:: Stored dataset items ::

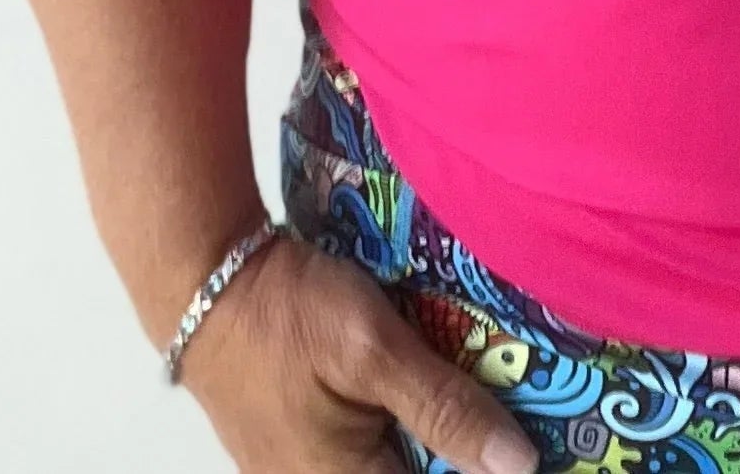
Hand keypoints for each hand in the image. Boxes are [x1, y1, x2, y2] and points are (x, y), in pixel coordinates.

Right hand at [176, 230, 540, 473]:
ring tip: (492, 406)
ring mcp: (305, 471)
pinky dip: (407, 429)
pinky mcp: (300, 444)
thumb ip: (443, 407)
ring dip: (439, 443)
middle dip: (465, 455)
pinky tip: (443, 395)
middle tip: (520, 421)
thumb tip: (519, 464)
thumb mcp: (373, 349)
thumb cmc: (289, 314)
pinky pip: (372, 450)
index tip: (532, 451)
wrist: (207, 283)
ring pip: (396, 462)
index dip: (488, 470)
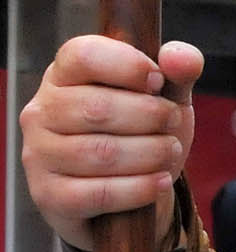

:: DIRECTIONS ::
Scan the data for lines containing "hand" and copy all of them.

:: EXPECTED OUTPUT ::
Hand keypoints for each hand in the image. Boxes are [x1, y1, x2, y2] and points are (x, y), in pixel coordinates.
Right hand at [176, 230, 540, 473]:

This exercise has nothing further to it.